• _Entries supplied_:
◇ ◇ ◇ ◇ ◇

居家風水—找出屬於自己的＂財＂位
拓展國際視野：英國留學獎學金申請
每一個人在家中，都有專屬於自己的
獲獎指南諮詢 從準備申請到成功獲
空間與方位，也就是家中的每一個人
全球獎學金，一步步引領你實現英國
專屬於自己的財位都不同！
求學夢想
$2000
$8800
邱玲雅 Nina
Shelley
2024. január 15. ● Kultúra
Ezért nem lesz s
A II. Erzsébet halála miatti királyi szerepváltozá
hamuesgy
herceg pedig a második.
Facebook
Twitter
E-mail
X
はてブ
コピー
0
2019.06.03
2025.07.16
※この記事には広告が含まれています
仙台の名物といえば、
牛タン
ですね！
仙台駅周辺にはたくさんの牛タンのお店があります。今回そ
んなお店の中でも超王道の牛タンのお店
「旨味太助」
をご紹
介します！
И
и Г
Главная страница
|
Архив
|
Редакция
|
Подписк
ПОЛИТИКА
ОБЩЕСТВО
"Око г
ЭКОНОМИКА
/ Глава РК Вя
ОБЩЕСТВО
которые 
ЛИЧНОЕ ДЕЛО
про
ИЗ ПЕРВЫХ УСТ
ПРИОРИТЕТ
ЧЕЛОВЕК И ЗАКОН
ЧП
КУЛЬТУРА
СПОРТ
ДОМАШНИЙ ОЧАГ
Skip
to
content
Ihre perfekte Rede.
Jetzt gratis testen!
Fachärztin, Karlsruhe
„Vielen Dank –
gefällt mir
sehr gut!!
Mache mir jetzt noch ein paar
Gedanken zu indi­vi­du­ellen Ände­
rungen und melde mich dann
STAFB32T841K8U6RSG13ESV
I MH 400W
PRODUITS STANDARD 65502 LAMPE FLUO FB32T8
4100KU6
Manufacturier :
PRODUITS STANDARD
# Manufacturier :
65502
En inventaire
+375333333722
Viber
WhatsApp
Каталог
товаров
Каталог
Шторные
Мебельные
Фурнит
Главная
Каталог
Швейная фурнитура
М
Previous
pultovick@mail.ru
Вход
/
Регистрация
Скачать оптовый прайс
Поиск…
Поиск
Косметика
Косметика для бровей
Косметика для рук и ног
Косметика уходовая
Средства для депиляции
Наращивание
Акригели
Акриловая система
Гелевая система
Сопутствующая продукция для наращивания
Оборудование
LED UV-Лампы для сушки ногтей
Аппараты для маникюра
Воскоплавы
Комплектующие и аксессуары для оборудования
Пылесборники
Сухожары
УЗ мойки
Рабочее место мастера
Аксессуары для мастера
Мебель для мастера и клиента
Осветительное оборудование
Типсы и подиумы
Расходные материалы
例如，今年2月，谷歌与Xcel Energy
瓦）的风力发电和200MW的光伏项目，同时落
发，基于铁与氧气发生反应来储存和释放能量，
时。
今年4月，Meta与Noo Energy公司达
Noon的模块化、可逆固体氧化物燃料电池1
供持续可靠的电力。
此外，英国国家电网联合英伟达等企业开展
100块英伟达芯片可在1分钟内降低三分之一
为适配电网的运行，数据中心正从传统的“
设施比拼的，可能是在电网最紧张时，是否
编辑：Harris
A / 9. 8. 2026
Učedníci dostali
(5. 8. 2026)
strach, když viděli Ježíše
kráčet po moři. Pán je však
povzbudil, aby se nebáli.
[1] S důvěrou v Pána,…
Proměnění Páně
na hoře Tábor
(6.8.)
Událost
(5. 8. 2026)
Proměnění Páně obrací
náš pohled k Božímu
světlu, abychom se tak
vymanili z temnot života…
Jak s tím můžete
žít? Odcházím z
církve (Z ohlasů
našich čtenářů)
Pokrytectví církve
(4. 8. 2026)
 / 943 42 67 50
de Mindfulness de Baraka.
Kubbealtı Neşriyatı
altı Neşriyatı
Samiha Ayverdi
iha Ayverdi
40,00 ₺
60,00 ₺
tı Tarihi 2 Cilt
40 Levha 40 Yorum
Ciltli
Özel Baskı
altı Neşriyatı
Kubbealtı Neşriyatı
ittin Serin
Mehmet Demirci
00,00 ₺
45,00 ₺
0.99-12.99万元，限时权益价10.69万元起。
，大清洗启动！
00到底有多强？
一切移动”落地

◇ ◇ ◇ ◇ ◇

• _Problem details_: Your task is to transcribe, with no changes, only the lines of the listing above that lie between the line holding "Fachärztin, Karlsruhe" and the line holding "Средства для депиляции", inclusive.

• _Task answer_:
Fachärztin, Karlsruhe
„Vielen Dank –
gefällt mir
sehr gut!!
Mache mir jetzt noch ein paar
Gedanken zu indi­vi­du­ellen Ände­
rungen und melde mich dann
STAFB32T841K8U6RSG13ESV
I MH 400W
PRODUITS STANDARD 65502 LAMPE FLUO FB32T8
4100KU6
Manufacturier :
PRODUITS STANDARD
# Manufacturier :
65502
En inventaire
+375333333722
Viber
WhatsApp
Каталог
товаров
Каталог
Шторные
Мебельные
Фурнит
Главная
Каталог
Швейная фурнитура
М
Previous
pultovick@mail.ru
Вход
/
Регистрация
Скачать оптовый прайс
Поиск…
Поиск
Косметика
Косметика для бровей
Косметика для рук и ног
Косметика уходовая
Средства для депиляции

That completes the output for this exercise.